Your answer must be the records below repeated word for word, with no pictures in it.

Records for this exercise below:

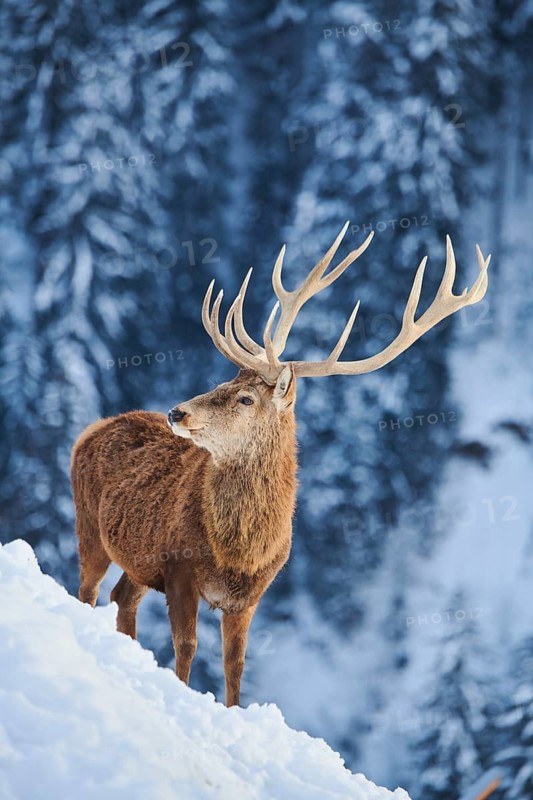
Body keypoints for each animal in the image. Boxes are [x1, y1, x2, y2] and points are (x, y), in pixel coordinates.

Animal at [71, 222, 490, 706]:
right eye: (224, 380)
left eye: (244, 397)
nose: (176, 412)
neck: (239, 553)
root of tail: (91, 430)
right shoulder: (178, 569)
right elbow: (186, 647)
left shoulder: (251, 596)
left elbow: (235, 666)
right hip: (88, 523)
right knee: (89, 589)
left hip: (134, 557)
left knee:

End of Records for this exercise.

* [Your response]
Body keypoints for each animal in the image. Boxes are [x1, y1, x2, y2] and points are (x, y), in pixel coordinates.

Animal at [71, 222, 490, 706]:
right eye: (224, 380)
left eye: (244, 397)
nose: (176, 412)
neck: (239, 553)
root of tail: (91, 430)
right shoulder: (178, 569)
right elbow: (186, 647)
left shoulder: (251, 596)
left elbow: (235, 666)
right hip: (88, 523)
right knee: (89, 589)
left hip: (134, 557)
left knee:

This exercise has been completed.